Task statement:
Reproduce every line of the listing below, unchanged and in its original order.
_____
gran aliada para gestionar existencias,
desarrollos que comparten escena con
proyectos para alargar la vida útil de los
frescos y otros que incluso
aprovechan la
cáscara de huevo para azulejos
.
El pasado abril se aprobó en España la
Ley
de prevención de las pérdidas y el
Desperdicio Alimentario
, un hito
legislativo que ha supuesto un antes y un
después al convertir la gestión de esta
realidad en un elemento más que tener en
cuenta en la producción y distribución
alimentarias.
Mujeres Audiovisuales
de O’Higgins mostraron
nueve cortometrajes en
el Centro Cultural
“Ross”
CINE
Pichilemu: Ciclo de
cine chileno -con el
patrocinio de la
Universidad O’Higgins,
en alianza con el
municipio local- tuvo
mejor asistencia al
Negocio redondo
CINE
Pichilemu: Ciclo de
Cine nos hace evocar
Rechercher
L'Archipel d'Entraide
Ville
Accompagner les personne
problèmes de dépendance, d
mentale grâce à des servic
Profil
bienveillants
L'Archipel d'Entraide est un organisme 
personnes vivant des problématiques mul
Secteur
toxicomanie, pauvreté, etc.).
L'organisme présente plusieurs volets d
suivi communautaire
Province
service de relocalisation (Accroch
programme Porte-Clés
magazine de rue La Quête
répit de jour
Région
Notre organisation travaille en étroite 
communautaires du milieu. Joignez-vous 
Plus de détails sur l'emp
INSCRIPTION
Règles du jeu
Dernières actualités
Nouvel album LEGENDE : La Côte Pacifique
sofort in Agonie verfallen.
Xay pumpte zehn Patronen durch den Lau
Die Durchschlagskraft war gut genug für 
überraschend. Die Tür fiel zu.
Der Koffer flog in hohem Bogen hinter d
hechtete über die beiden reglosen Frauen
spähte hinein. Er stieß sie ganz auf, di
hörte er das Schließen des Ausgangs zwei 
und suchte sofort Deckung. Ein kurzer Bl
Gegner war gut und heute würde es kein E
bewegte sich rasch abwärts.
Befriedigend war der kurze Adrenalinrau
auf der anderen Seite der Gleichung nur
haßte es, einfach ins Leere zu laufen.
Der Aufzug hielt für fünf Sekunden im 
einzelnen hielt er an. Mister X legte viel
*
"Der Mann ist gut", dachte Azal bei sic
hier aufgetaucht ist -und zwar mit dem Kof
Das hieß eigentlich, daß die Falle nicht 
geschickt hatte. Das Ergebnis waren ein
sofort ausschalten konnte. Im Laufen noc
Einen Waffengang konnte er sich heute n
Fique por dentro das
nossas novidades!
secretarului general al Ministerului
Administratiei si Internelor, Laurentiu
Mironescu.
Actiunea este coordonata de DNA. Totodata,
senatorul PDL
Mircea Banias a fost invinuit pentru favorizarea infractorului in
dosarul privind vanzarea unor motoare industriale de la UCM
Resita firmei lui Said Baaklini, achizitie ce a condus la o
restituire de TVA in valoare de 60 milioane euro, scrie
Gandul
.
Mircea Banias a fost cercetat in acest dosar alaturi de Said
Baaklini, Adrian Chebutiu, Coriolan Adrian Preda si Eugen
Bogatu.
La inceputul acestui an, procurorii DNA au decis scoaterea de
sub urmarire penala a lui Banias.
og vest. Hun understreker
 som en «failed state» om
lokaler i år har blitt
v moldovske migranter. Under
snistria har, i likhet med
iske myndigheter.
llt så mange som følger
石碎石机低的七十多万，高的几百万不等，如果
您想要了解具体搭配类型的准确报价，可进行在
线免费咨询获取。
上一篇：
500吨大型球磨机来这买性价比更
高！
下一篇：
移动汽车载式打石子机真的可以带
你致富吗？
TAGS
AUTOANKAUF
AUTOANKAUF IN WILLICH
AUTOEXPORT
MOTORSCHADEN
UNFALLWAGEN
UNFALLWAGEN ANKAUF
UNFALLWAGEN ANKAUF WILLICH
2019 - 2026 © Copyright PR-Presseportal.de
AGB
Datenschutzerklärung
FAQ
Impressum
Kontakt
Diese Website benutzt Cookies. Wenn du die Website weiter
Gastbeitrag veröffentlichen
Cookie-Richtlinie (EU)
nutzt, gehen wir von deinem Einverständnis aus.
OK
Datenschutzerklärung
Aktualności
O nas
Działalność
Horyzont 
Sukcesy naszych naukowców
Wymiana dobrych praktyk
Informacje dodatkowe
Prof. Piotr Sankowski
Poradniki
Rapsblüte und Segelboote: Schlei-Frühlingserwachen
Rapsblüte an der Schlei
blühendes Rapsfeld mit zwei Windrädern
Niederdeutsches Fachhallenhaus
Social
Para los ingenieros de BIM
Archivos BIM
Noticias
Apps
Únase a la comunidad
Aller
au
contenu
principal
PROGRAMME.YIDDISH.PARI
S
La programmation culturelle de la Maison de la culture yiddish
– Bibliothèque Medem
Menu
_____
Result of the exercise:
gran aliada para gestionar existencias,
desarrollos que comparten escena con
proyectos para alargar la vida útil de los
frescos y otros que incluso
aprovechan la
cáscara de huevo para azulejos
.
El pasado abril se aprobó en España la
Ley
de prevención de las pérdidas y el
Desperdicio Alimentario
, un hito
legislativo que ha supuesto un antes y un
después al convertir la gestión de esta
realidad en un elemento más que tener en
cuenta en la producción y distribución
alimentarias.
Mujeres Audiovisuales
de O’Higgins mostraron
nueve cortometrajes en
el Centro Cultural
“Ross”
CINE
Pichilemu: Ciclo de
cine chileno -con el
patrocinio de la
Universidad O’Higgins,
en alianza con el
municipio local- tuvo
mejor asistencia al
Negocio redondo
CINE
Pichilemu: Ciclo de
Cine nos hace evocar
Rechercher
L'Archipel d'Entraide
Ville
Accompagner les personne
problèmes de dépendance, d
mentale grâce à des servic
Profil
bienveillants
L'Archipel d'Entraide est un organisme 
personnes vivant des problématiques mul
Secteur
toxicomanie, pauvreté, etc.).
L'organisme présente plusieurs volets d
suivi communautaire
Province
service de relocalisation (Accroch
programme Porte-Clés
magazine de rue La Quête
répit de jour
Région
Notre organisation travaille en étroite 
communautaires du milieu. Joignez-vous 
Plus de détails sur l'emp
INSCRIPTION
Règles du jeu
Dernières actualités
Nouvel album LEGENDE : La Côte Pacifique
sofort in Agonie verfallen.
Xay pumpte zehn Patronen durch den Lau
Die Durchschlagskraft war gut genug für 
überraschend. Die Tür fiel zu.
Der Koffer flog in hohem Bogen hinter d
hechtete über die beiden reglosen Frauen
spähte hinein. Er stieß sie ganz auf, di
hörte er das Schließen des Ausgangs zwei 
und suchte sofort Deckung. Ein kurzer Bl
Gegner war gut und heute würde es kein E
bewegte sich rasch abwärts.
Befriedigend war der kurze Adrenalinrau
auf der anderen Seite der Gleichung nur
haßte es, einfach ins Leere zu laufen.
Der Aufzug hielt für fünf Sekunden im 
einzelnen hielt er an. Mister X legte viel
*
"Der Mann ist gut", dachte Azal bei sic
hier aufgetaucht ist -und zwar mit dem Kof
Das hieß eigentlich, daß die Falle nicht 
geschickt hatte. Das Ergebnis waren ein
sofort ausschalten konnte. Im Laufen noc
Einen Waffengang konnte er sich heute n
Fique por dentro das
nossas novidades!
secretarului general al Ministerului
Administratiei si Internelor, Laurentiu
Mironescu.
Actiunea este coordonata de DNA. Totodata,
senatorul PDL
Mircea Banias a fost invinuit pentru favorizarea infractorului in
dosarul privind vanzarea unor motoare industriale de la UCM
Resita firmei lui Said Baaklini, achizitie ce a condus la o
restituire de TVA in valoare de 60 milioane euro, scrie
Gandul
.
Mircea Banias a fost cercetat in acest dosar alaturi de Said
Baaklini, Adrian Chebutiu, Coriolan Adrian Preda si Eugen
Bogatu.
La inceputul acestui an, procurorii DNA au decis scoaterea de
sub urmarire penala a lui Banias.
og vest. Hun understreker
 som en «failed state» om
lokaler i år har blitt
v moldovske migranter. Under
snistria har, i likhet med
iske myndigheter.
llt så mange som følger
石碎石机低的七十多万，高的几百万不等，如果
您想要了解具体搭配类型的准确报价，可进行在
线免费咨询获取。
上一篇：
500吨大型球磨机来这买性价比更
高！
下一篇：
移动汽车载式打石子机真的可以带
你致富吗？
TAGS
AUTOANKAUF
AUTOANKAUF IN WILLICH
AUTOEXPORT
MOTORSCHADEN
UNFALLWAGEN
UNFALLWAGEN ANKAUF
UNFALLWAGEN ANKAUF WILLICH
2019 - 2026 © Copyright PR-Presseportal.de
AGB
Datenschutzerklärung
FAQ
Impressum
Kontakt
Diese Website benutzt Cookies. Wenn du die Website weiter
Gastbeitrag veröffentlichen
Cookie-Richtlinie (EU)
nutzt, gehen wir von deinem Einverständnis aus.
OK
Datenschutzerklärung
Aktualności
O nas
Działalność
Horyzont 
Sukcesy naszych naukowców
Wymiana dobrych praktyk
Informacje dodatkowe
Prof. Piotr Sankowski
Poradniki
Rapsblüte und Segelboote: Schlei-Frühlingserwachen
Rapsblüte an der Schlei
blühendes Rapsfeld mit zwei Windrädern
Niederdeutsches Fachhallenhaus
Social
Para los ingenieros de BIM
Archivos BIM
Noticias
Apps
Únase a la comunidad
Aller
au
contenu
principal
PROGRAMME.YIDDISH.PARI
S
La programmation culturelle de la Maison de la culture yiddish
– Bibliothèque Medem
Menu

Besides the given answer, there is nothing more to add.